Why is Car Insurance Mandatory?
Car insurance first became mandatory in the 1920s. In the 1920s, municipalities across the country were dealing with a significant problem: we had this amazing new technology called the automobile, and a growing number of people of all income levels were purchasing automobiles.
However, these automobiles were also dangerous. People were driving these large, dangerous automobiles at high speeds around other people, property, and vehicles. When an accident occurred, it caused far more damage than, say, a wagon accident had caused in previous years.
That’s when we developed mandatory auto insurance. Auto insurance was one of the most cost-efficient ways to protect the driver from license suspension and to do the right thing in the event of a car insurance accident causing serious consequences.
Without car insurance, only a certain number of drivers would be able to financially cover the damages caused by their vehicle accident. However, those damages – like medical expenses and property damages – still need to be covered by someone. If neither driver can afford to pay, say, $1 million in medical bills out of pocket, then society needs to incur those costs. Without insurance, society would be absorbing huge costs from every auto accident.
New Hampshire is the Only State That Doesn’t Require Auto Insurance
Ultimately, every state in America requires you to prove you have auto insurance – except one. That state is New Hampshire, which was founded under the motto, “Live Free or Die”.
Today, New Hampshire drivers are not required to prove they have auto insurance. They are, however, required to prove they have the financial means to cover a collision they cause. If you have enough money to pay for the medical expenses and property damages incurred in a collision you cause, for example, then you can safely avoid buying insurance in New Hampshire (assuming you’re willing to accept that risk).
Driving Is Not a Requirement
There’s another reason why mandatory car insurance isn’t a violation of the US Constitution: driving is a privilege and not a right. You don’t need to drive a vehicle.
Every state has individual requirements you need to meet in order to enjoy the privilege of driving a vehicle. Auto insurance is one such requirement.
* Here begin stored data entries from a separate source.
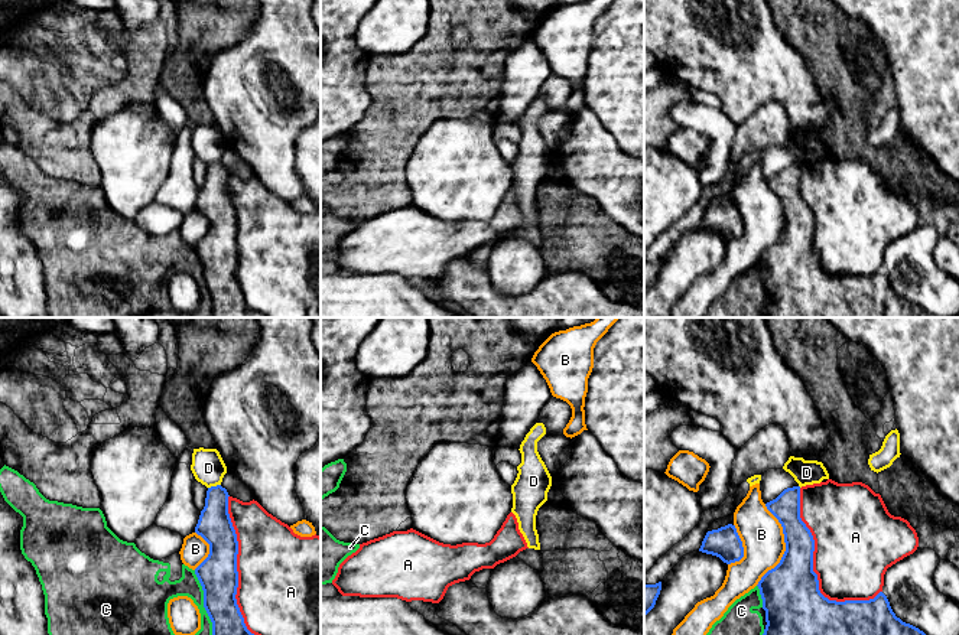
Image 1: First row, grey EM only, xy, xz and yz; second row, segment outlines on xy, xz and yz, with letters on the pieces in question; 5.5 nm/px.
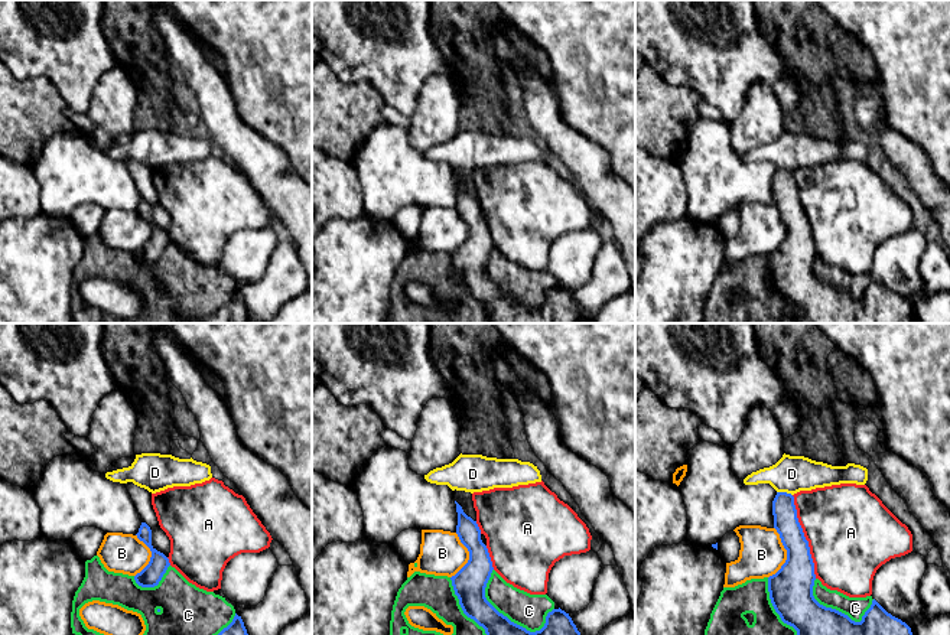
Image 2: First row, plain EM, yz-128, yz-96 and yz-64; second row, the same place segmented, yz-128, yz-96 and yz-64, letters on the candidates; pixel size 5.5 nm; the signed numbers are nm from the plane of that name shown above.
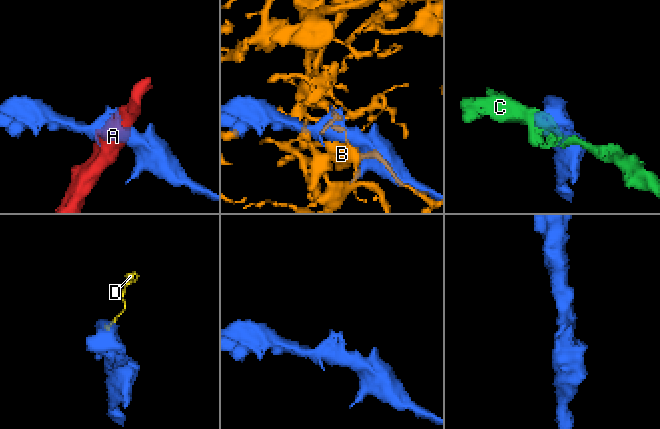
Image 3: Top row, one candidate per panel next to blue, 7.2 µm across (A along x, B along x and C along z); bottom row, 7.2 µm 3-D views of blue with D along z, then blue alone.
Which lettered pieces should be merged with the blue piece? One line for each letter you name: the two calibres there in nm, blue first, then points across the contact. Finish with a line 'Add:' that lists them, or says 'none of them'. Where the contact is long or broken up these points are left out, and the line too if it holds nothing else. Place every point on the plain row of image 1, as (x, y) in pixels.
Add: none of them

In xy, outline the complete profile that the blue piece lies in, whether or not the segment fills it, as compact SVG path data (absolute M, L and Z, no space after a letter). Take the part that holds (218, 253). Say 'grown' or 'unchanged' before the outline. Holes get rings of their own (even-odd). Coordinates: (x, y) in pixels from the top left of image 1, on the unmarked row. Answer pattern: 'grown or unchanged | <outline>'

Picture it like this: a company requires you to take a drug test in order to work for their company. That drug test is a requirement of working at the business. You’re not required to accept the job. The same thing applies to car insurance, at least from a Constitutional perspective.
Conclusion: Mandatory Car Insurance Doesn’t Have to Be Expensive
Car insurance in the United States is more affordable than car insurance in virtually any other developed country. That’s because the United States has some of the lowest liability requirements. Drivers in some states are required to have just $10,000 of liability coverage. That means drivers on a bare minimum plan might pay just $40 to $80 per month for car insurance.
The fact that car insurance is affordable is important. The affordability of car insurance makes it a legal requirement according to the US Constitution. If car insurance was unaffordable, then it would exclude certain low-income individuals.
It’s also important to remember that driving is a privilege, not a right.
Ultimately, if you genuinely believe your Constitutional rights are being violated by mandatory car insurance requirements, then schedule a consultation with a lawyer. However, most cases have upheld the idea that mandatory car insurance is Constitutionally acceptable.